##dplyr
- summarize() from the dplyr/tidyverse package computes summary statistics from the data frame. It returns a data frame whose column names are defined within the function call.

- summarize() can compute any summary function that operates on vectors and returns a single value, but it cannot operate on functions that return multiple values.
- Like most dplyr functions, summarize() is aware of variable names within data frames and can use them directly.

In [2]:
install.packages("dslabs")
library(tidyverse)
library(dslabs)
data(heights)

# compute average and standard deviation for males
s <- heights %>%
    filter(sex == "Male") %>%
    summarize(average = mean(height), standard_deviation = sd(height))
  

Installing package into ‘/usr/local/lib/R/site-library’
(as ‘lib’ is unspecified)



In [3]:
# access average and standard deviation from summary table
s$average
s$standard_deviation

# compute median, min and max
heights %>%
    filter(sex == "Male") %>%
    summarize(median = median(height),
              minimum = min(height),
              maximum = max(height))


median,minimum,maximum
<dbl>,<dbl>,<dbl>
69,50,82.67717


In [4]:
# alternative way to get min, median, max in base R
quantile(heights$height, c(0, 0.5, 1))

# NOTE: The following code will NOT generate an error if using dplyr 1.0 or later

# generates an error: summarize can only take functions that return a single value
heights %>%
    filter(sex == "Male") %>%
    summarize(range = quantile(height, c(0, 0.5, 1)))

range
<dbl>
50.0
69.0
82.67717


## The Dot Placeholder
- The dot operator allows you to access values stored in data that is being piped in using the %>% character.
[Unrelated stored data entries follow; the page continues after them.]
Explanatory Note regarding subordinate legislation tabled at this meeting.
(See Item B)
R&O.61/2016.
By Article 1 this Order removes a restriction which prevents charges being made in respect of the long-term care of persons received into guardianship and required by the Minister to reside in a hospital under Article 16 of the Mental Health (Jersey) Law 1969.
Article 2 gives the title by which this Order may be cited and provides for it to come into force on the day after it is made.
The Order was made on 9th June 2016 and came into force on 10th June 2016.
The dot is a placeholder for the data being passed in through the pipe.
- The dot operator allows dplyr functions to return single vectors or numbers instead of only data frames.
- us_murder_rate %>% .$rate is equivalent to us_murder_rate$rate.
- Note that an equivalent way to extract a single column using the pipe is us_murder_rate %>% pull(rate). The pull() function will be used in later course material.

In [6]:
murders <- murders %>% mutate(murder_rate = total/population*100000)
summarize(murders, mean(murder_rate))



mean(murder_rate)
<dbl>
2.779125


In [8]:
# calculate US murder rate, generating a data frame
us_murder_rate <- murders %>%
    summarize(rate = sum(total) / sum(population) * 100000)
    us_murder_rate

# extract the numeric US murder rate with the dot operator
us_murder_rate %>% .$rate



rate
<dbl>
3.034555


In [9]:
# calculate and extract the murder rate with one pipe
us_murder_rate <- murders %>%
    summarize(rate = sum(total) / sum(population) * 100000) %>%
    .$rate

##Group By
- The group_by() function from dplyr  converts a data frame to a grouped data frame, creating groups using one or more variables.
- summarize() and some other dplyr functions will behave differently on grouped data frames.
- Using summarize() on a grouped data frame computes the summary statistics for each of the separate groups.

In [10]:
# libraries and data
library(tidyverse)
library(dslabs)
data(heights)
data(murders)


In [11]:
# compute separate average and standard deviation for male/female heights
heights %>%
    group_by(sex) %>%
    summarize(average = mean(height), standard_deviation = sd(height))


`summarise()` ungrouping output (override with `.groups` argument)



sex,average,standard_deviation
<fct>,<dbl>,<dbl>
Female,64.93942,3.760656
Male,69.31475,3.611024


In [12]:
# compute median murder rate in 4 regions of country
murders <- murders %>%
    mutate(murder_rate = total/population * 100000)
murders %>%
    group_by(region) %>%
    summarize(median_rate = median(murder_rate))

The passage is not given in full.